===== Data provided

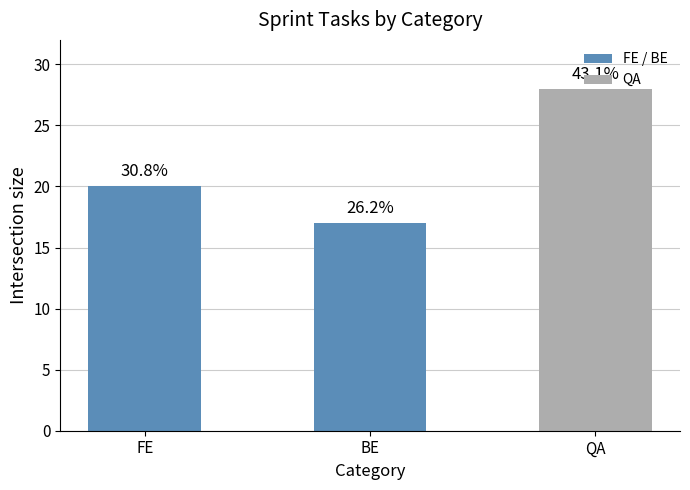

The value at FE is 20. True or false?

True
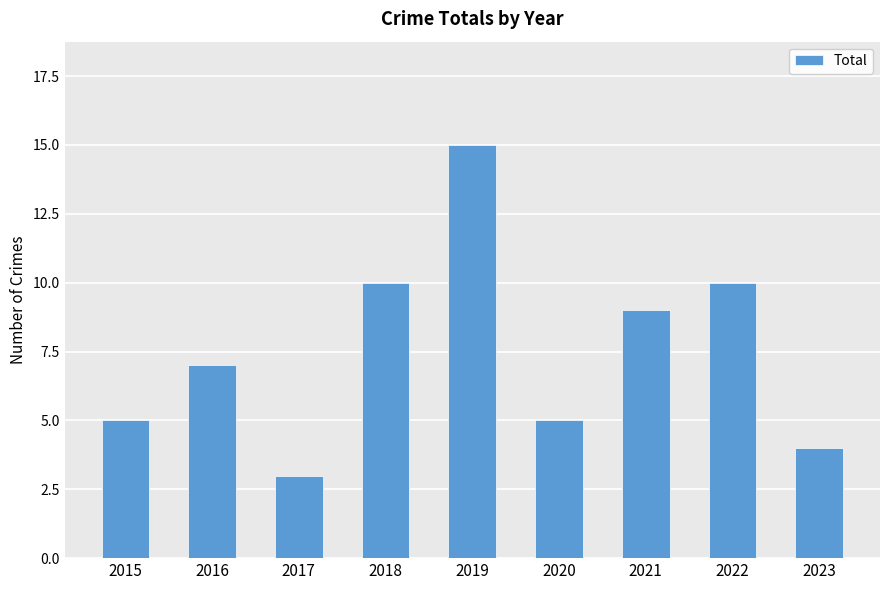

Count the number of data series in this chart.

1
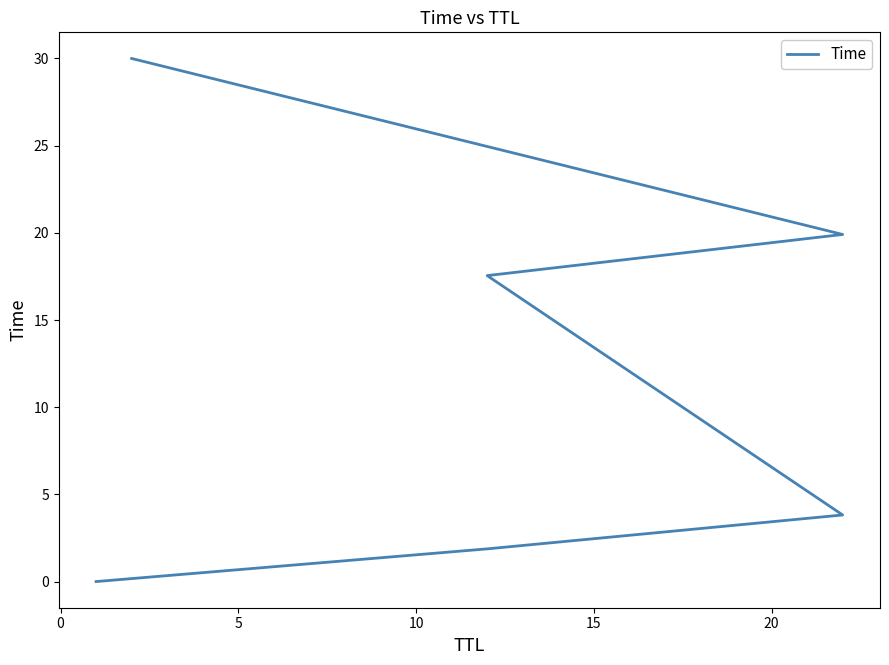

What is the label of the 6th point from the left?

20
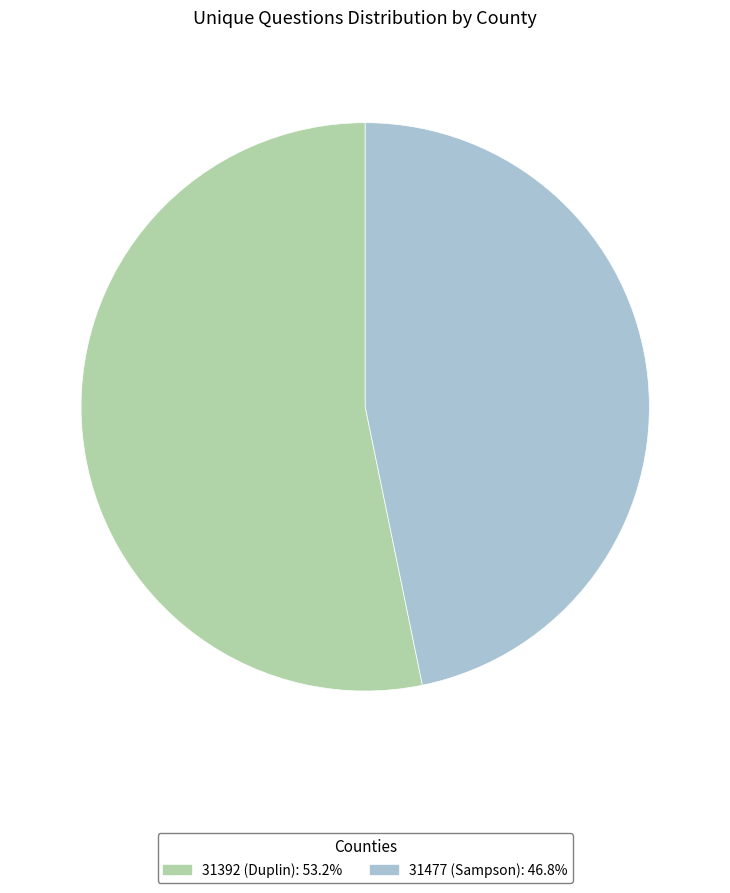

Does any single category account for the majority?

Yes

==========

> **Problem to solve**: Pull out every line of the material that contains the string "True".

> **Exercise response**:
The value at FE is 20. True or false?
True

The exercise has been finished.